> _EXERCISE_:
Return all the lines below exactly as written. Drop every picture.

□ □ □ □ □ □ □

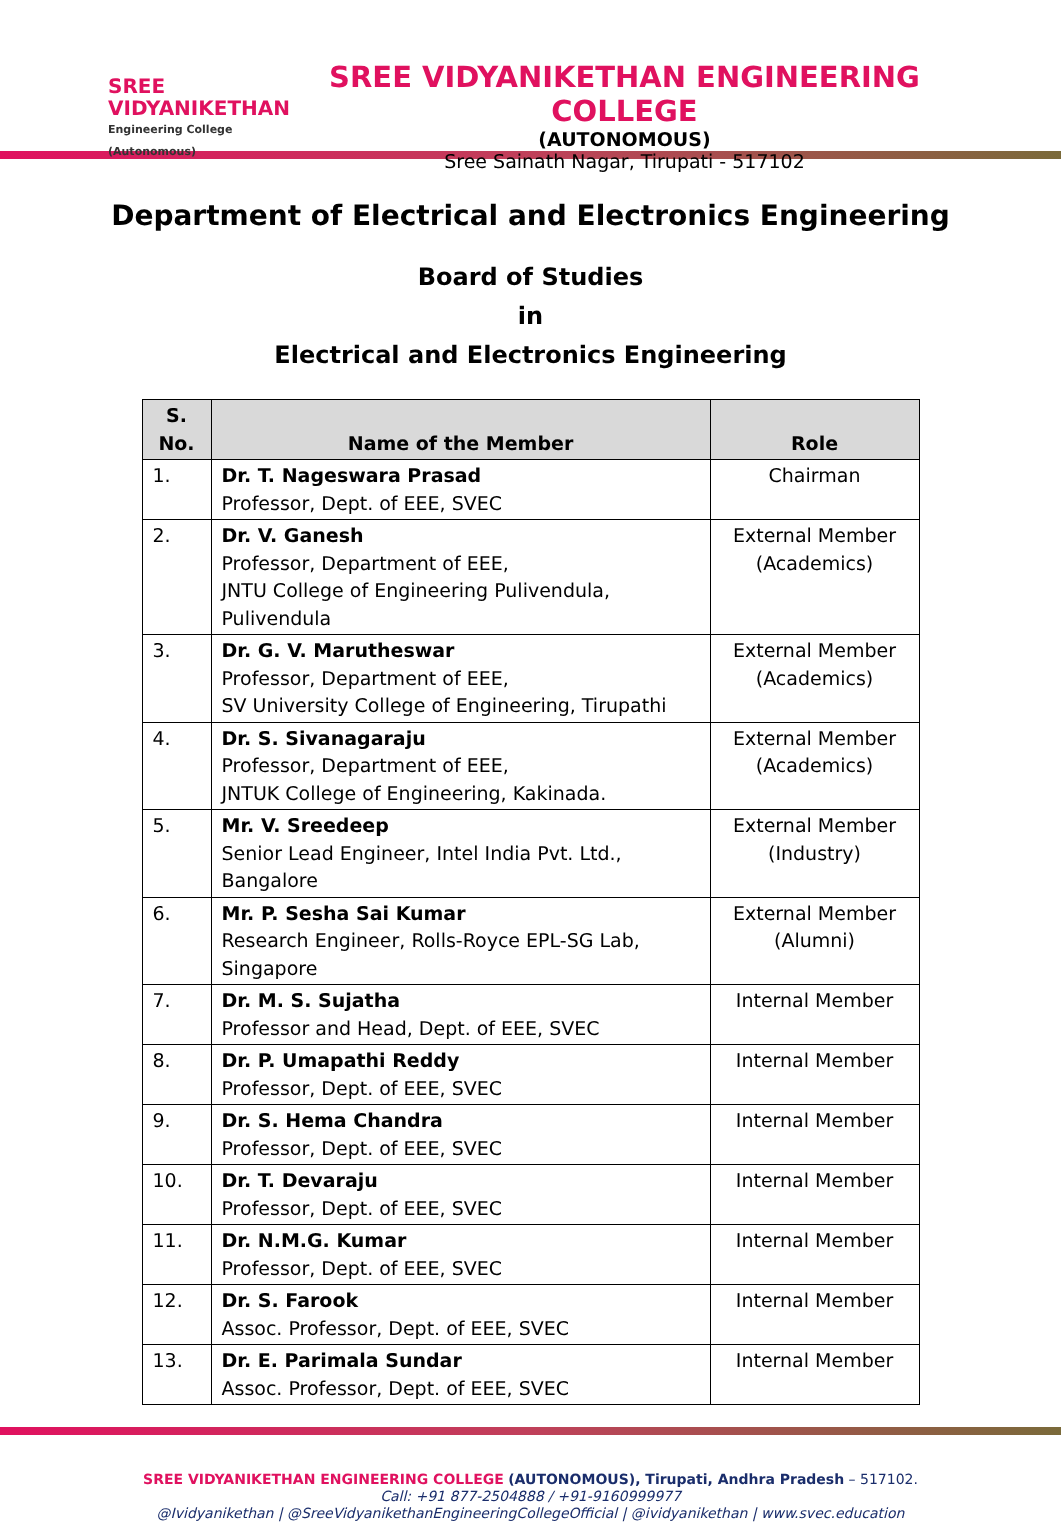SREE
VIDYANIKETHAN
Engineering College (Autonomous)
SREE VIDYANIKETHAN ENGINEERING COLLEGE
(AUTONOMOUS)
Sree Sainath Nagar, Tirupati - 517102
Department of Electrical and Electronics Engineering
Board of Studies
in
Electrical and Electronics Engineering
| S. No. | Name of the Member | Role |
| --- | --- | --- |
| 1. | Dr. T. Nageswara Prasad Professor, Dept. of EEE, SVEC | Chairman |
| 2. | Dr. V. Ganesh Professor, Department of EEE, JNTU College of Engineering Pulivendula, Pulivendula | External Member (Academics) |
| 3. | Dr. G. V. Marutheswar Professor, Department of EEE, SV University College of Engineering, Tirupathi | External Member (Academics) |
| 4. | Dr. S. Sivanagaraju Professor, Department of EEE, JNTUK College of Engineering, Kakinada. | External Member (Academics) |
| 5. | Mr. V. Sreedeep Senior Lead Engineer, Intel India Pvt. Ltd., Bangalore | External Member (Industry) |
| 6. | Mr. P. Sesha Sai Kumar Research Engineer, Rolls-Royce EPL-SG Lab, Singapore | External Member (Alumni) |
| 7. | Dr. M. S. Sujatha Professor and Head, Dept. of EEE, SVEC | Internal Member |
| 8. | Dr. P. Umapathi Reddy Professor, Dept. of EEE, SVEC | Internal Member |
| 9. | Dr. S. Hema Chandra Professor, Dept. of EEE, SVEC | Internal Member |
| 10. | Dr. T. Devaraju Professor, Dept. of EEE, SVEC | Internal Member |
| 11. | Dr. N.M.G. Kumar Professor, Dept. of EEE, SVEC | Internal Member |
| 12. | Dr. S. Farook Assoc. Professor, Dept. of EEE, SVEC | Internal Member |
| 13. | Dr. E. Parimala Sundar Assoc. Professor, Dept. of EEE, SVEC | Internal Member |
SREE VIDYANIKETHAN ENGINEERING COLLEGE (AUTONOMOUS), Tirupati, Andhra Pradesh – 517102.
Call: +91 877-2504888 / +91-9160999977
@Ividyanikethan | @SreeVidyanikethanEngineeringCollegeOfficial | @ividyanikethan | www.svec.education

□ □ □ □ □ □ □

> _ANSWER FOR THIS EXERCISE_:
SREE
VIDYANIKETHAN
Engineering College (Autonomous)
SREE VIDYANIKETHAN ENGINEERING COLLEGE
(AUTONOMOUS)
Sree Sainath Nagar, Tirupati - 517102
Department of Electrical and Electronics Engineering
Board of Studies
in
Electrical and Electronics Engineering
| S. No. | Name of the Member | Role |
| --- | --- | --- |
| 1. | Dr. T. Nageswara Prasad Professor, Dept. of EEE, SVEC | Chairman |
| 2. | Dr. V. Ganesh Professor, Department of EEE, JNTU College of Engineering Pulivendula, Pulivendula | External Member (Academics) |
| 3. | Dr. G. V. Marutheswar Professor, Department of EEE, SV University College of Engineering, Tirupathi | External Member (Academics) |
| 4. | Dr. S. Sivanagaraju Professor, Department of EEE, JNTUK College of Engineering, Kakinada. | External Member (Academics) |
| 5. | Mr. V. Sreedeep Senior Lead Engineer, Intel India Pvt. Ltd., Bangalore | External Member (Industry) |
| 6. | Mr. P. Sesha Sai Kumar Research Engineer, Rolls-Royce EPL-SG Lab, Singapore | External Member (Alumni) |
| 7. | Dr. M. S. Sujatha Professor and Head, Dept. of EEE, SVEC | Internal Member |
| 8. | Dr. P. Umapathi Reddy Professor, Dept. of EEE, SVEC | Internal Member |
| 9. | Dr. S. Hema Chandra Professor, Dept. of EEE, SVEC | Internal Member |
| 10. | Dr. T. Devaraju Professor, Dept. of EEE, SVEC | Internal Member |
| 11. | Dr. N.M.G. Kumar Professor, Dept. of EEE, SVEC | Internal Member |
| 12. | Dr. S. Farook Assoc. Professor, Dept. of EEE, SVEC | Internal Member |
| 13. | Dr. E. Parimala Sundar Assoc. Professor, Dept. of EEE, SVEC | Internal Member |
SREE VIDYANIKETHAN ENGINEERING COLLEGE (AUTONOMOUS), Tirupati, Andhra Pradesh – 517102.
Call: +91 877-2504888 / +91-9160999977
@Ividyanikethan | @SreeVidyanikethanEngineeringCollegeOfficial | @ividyanikethan | www.svec.education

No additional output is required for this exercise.